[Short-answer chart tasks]
_ _ _

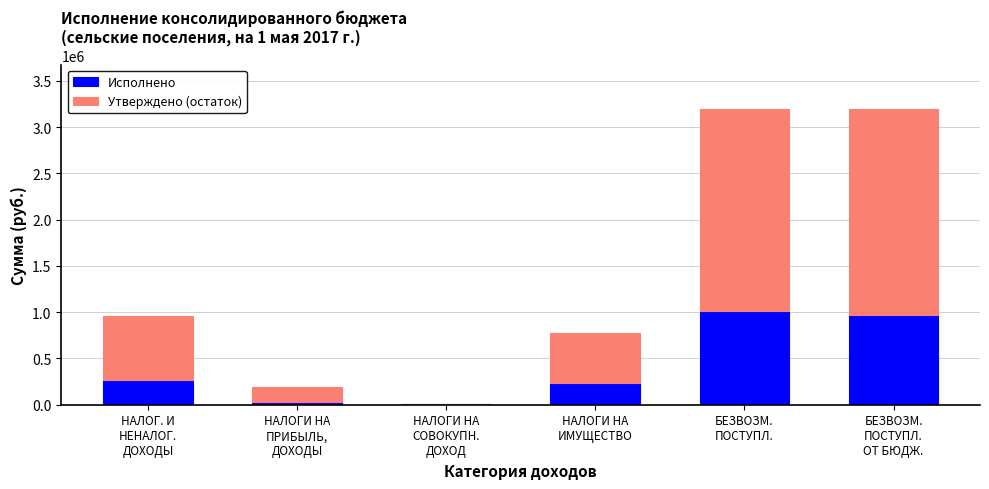

What are all the series names shown in the legend?

Исполнено, Утверждено (остаток)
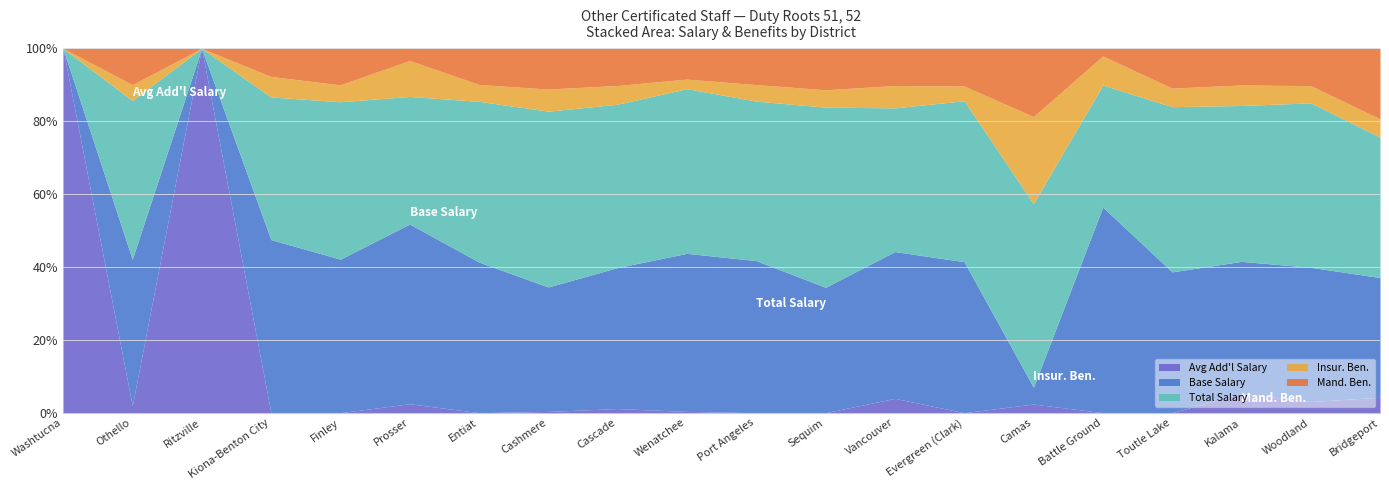

What is the sum of all Base Salary values?

1494658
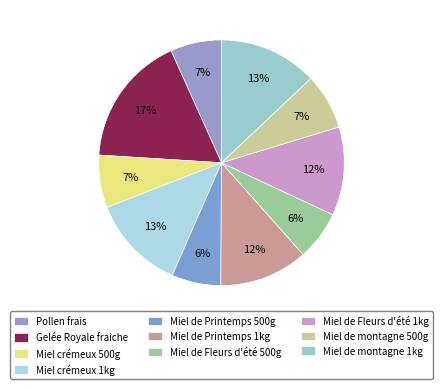

What is the ratio of the value at Miel de Fleurs d'été 1kg to the value at Miel de montagne 1kg?

0.9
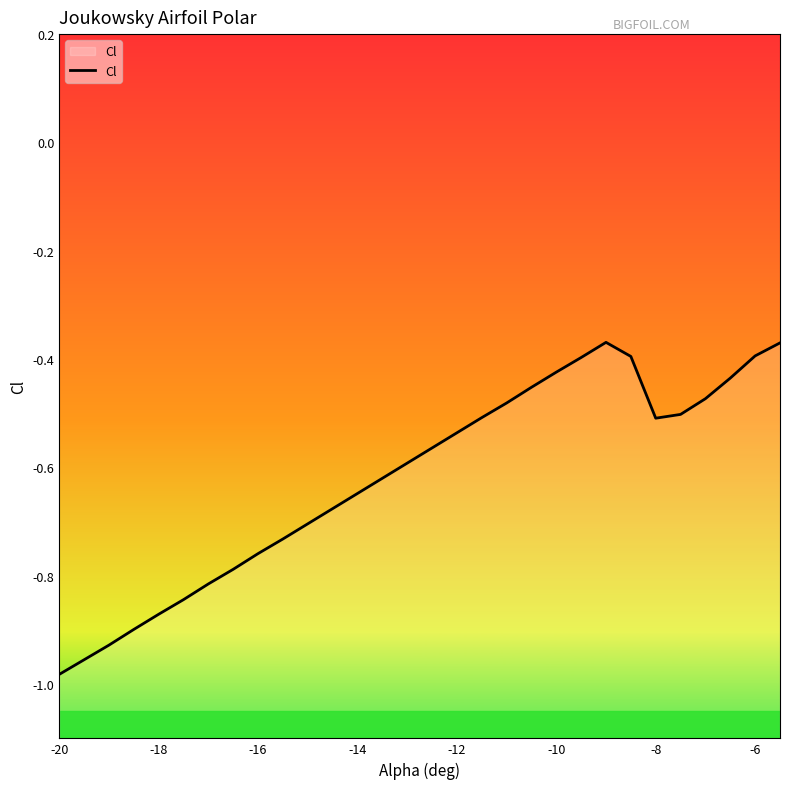

What is the greatest value displayed?

-0.4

_ _ _

• **What the task requires**
Can you rewrite the material above as a Markdown table with the columns "Row" and "Text," giving each nonblank line its own numbered row? Skip the blank lines, and leave the pictures out of your answer.

• **Task output**
| Row | Text |
|---|---|
| 1 | What are all the series names shown in the legend? |
| 2 | Исполнено, Утверждено (остаток) |
| 3 | What is the sum of all Base Salary values? |
| 4 | 1494658 |
| 5 | What is the ratio of the value at Miel de Fleurs d'été 1kg to the value at Miel de montagne 1kg? |
| 6 | 0.9 |
| 7 | What is the greatest value displayed? |
| 8 | -0.4 |